**Brief 1:**
Set down the research group report's passage word for word, from "G. Luther &" up to and including "support from NAI)".
**Brief 2:**
From the research group report, list every person whose name is followed by "Ph.D".

BEGIN Quoted passage

G. Luther & D. Emerson Research Group

David Emerson, Ph.D, Co-Investigator, Research Scientist, ATCC; George Luther, Ph.D, Co-Investigator, U. Delaware; Jeremy Rentz, Ph.D, postdoctoral, ATCC; Charoenkwan Kraiya, Ph.D, postdoctoral, U. Delaware; Melissa Floyd (graduate student, George Mason Univ.); Tommy Moore (graduate student, U. Delaware) Cynthia Lydell (technician, ATCC, partial support from NAI)

Accomplishments:
Much of the work in our labs has focused on determining in-situ rates of Fe-oxidation at local field sites that are dominated by microbial mats of Fe-oxidizing bacteria (FeOB). In addition, we are carrying out community analysis of these same sites to determine the overall abundance and population structure of FeOB at these sites. Drs. Rentz (Emerson Lab) and Kraiya (Luther Lab) made several sets of measurements in the Fall and early Winter at two sites using voltammetric electrodes to measure rates of Fe(II) oxidation and O2 levels simultaneously.  The findings confirmed that FeOB are playing a significant role in catalyzing Fe-oxidation in these neutrophilic systems, previous studies have not been as controlled and precise and are more open to interpretation. Dr. Rentz is in the process of more fully characterizing the communities at these sites. Toward this end he has developed a real-time PCR assay for a specific group of FeOB thought to be abundant in these habitats. Part of this work was presented at the NAI meeting in April in Boulder, CO. We are also active in writing up our metal cluster work which has been stimulated by our finding of Fe(Mn)S clusters at our Virginia field site.

END Quoted passage
BEGIN Input data

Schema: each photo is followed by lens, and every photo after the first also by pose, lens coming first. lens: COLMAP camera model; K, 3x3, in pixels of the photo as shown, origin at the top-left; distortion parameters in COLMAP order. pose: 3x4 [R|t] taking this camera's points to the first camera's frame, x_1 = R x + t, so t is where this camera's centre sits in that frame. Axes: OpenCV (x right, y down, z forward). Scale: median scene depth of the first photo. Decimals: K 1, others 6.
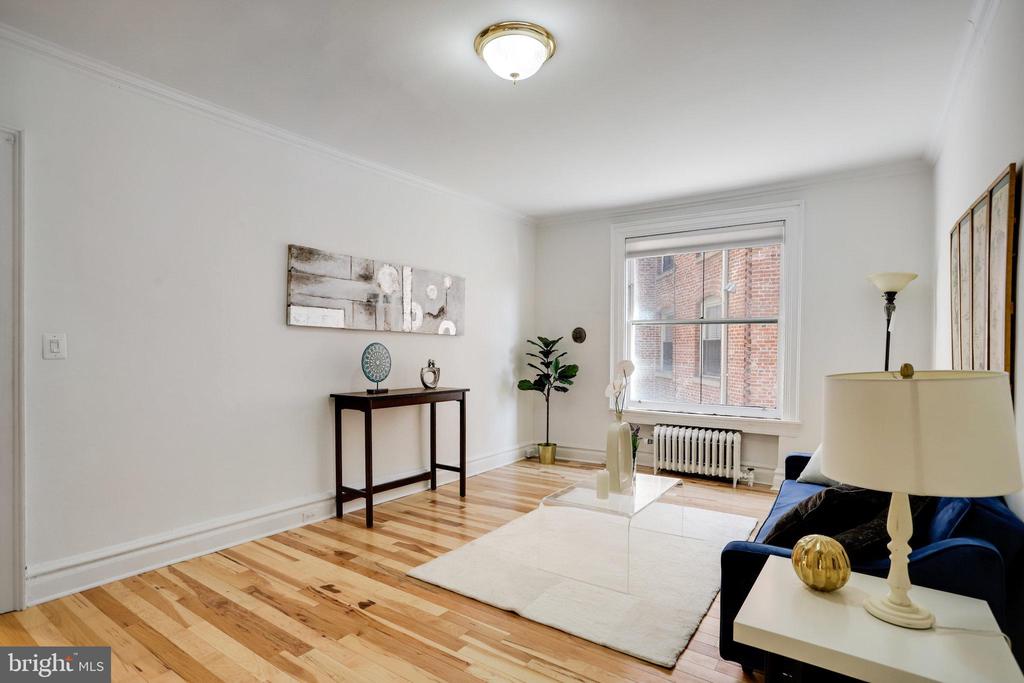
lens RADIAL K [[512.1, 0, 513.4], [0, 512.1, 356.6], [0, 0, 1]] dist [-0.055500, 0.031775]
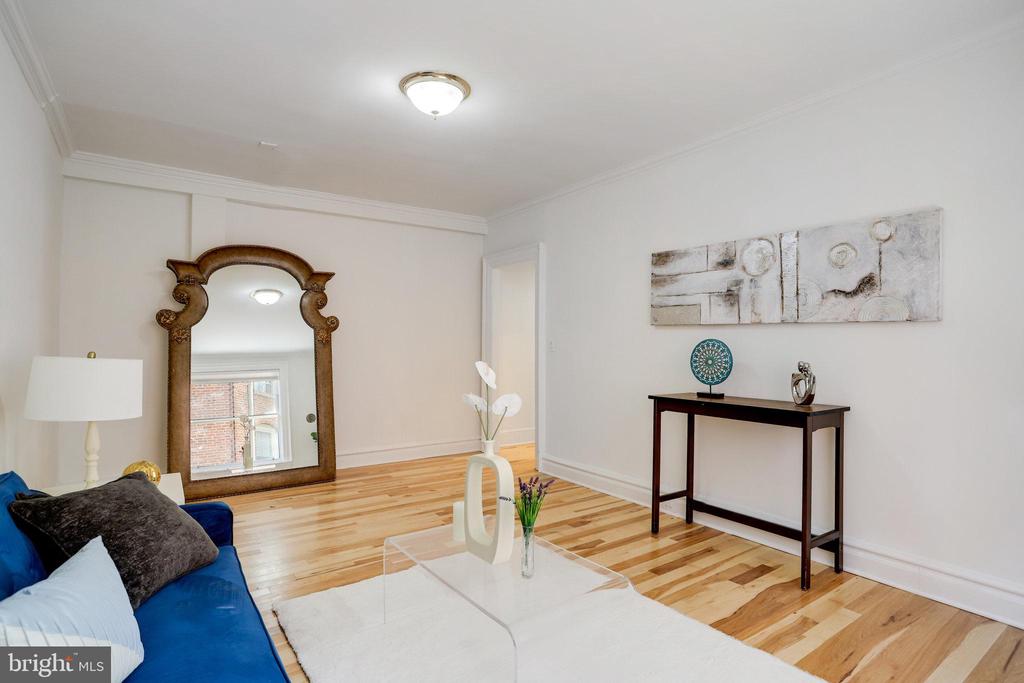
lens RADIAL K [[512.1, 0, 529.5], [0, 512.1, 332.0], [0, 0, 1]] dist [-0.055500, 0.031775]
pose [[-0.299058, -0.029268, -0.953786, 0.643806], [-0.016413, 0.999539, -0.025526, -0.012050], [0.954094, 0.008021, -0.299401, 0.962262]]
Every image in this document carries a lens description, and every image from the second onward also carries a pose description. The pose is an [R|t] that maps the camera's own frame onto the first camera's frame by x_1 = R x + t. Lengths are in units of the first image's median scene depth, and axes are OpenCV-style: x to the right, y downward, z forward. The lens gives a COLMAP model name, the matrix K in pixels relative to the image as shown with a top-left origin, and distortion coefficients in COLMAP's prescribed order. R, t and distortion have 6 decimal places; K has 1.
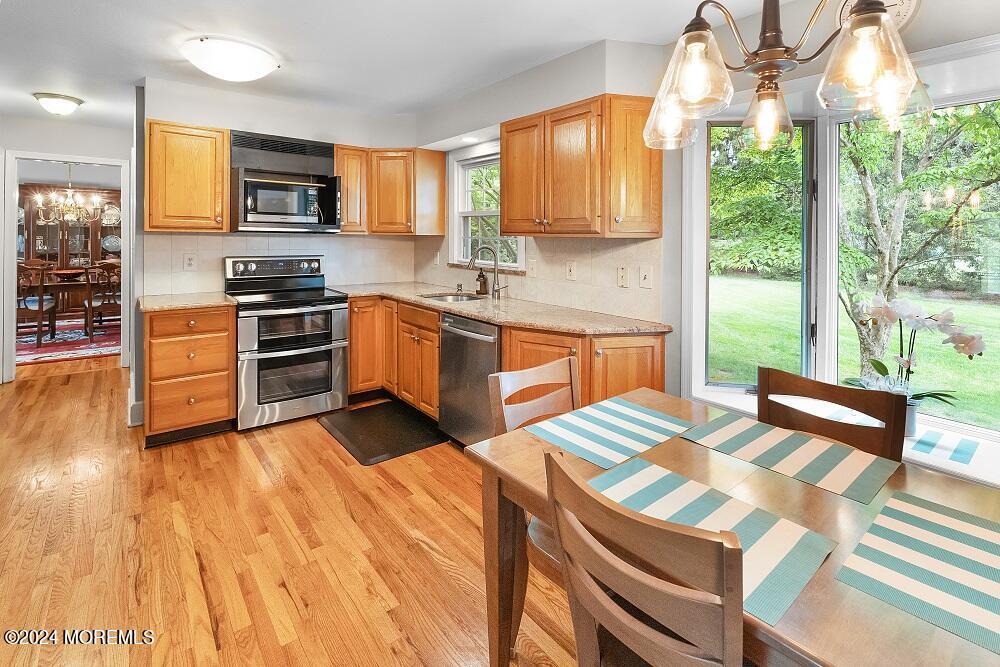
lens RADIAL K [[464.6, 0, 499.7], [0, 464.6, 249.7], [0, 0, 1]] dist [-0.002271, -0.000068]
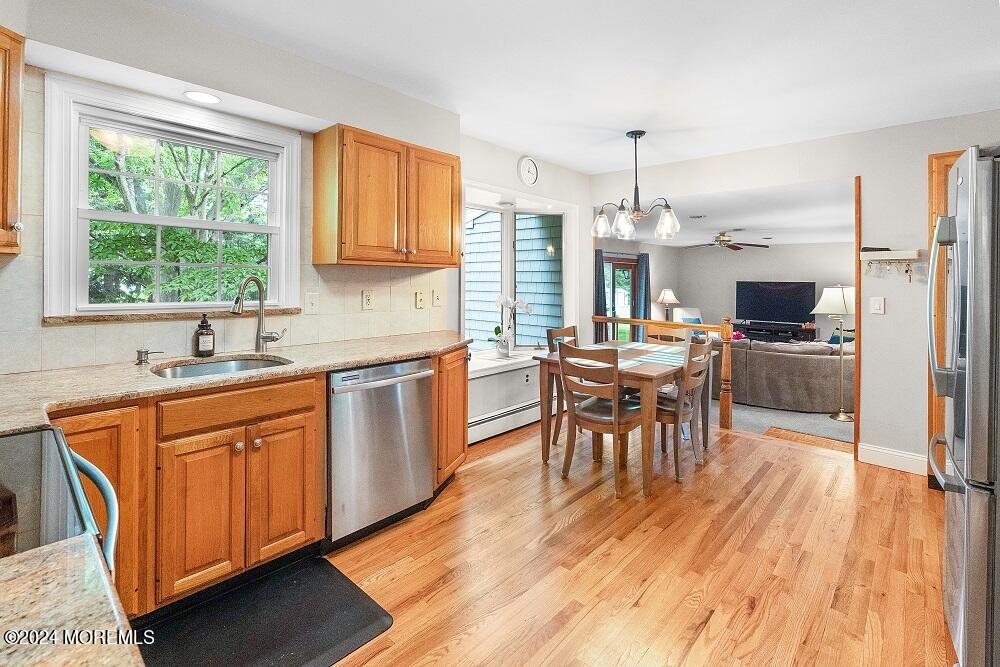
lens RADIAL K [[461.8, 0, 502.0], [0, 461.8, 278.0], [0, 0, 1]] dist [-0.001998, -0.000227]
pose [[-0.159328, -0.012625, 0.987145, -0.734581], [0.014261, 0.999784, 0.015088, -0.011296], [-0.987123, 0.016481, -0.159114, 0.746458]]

END Input data

**Task answer 1:**
G. Luther & D. Emerson Research Group

David Emerson, Ph.D, Co-Investigator, Research Scientist, ATCC; George Luther, Ph.D, Co-Investigator, U. Delaware; Jeremy Rentz, Ph.D, postdoctoral, ATCC; Charoenkwan Kraiya, Ph.D, postdoctoral, U. Delaware; Melissa Floyd (graduate student, George Mason Univ.); Tommy Moore (graduate student, U. Delaware) Cynthia Lydell (technician, ATCC, partial support from NAI)

**Task answer 2:**
David Emerson
George Luther
Jeremy Rentz
Charoenkwan Kraiya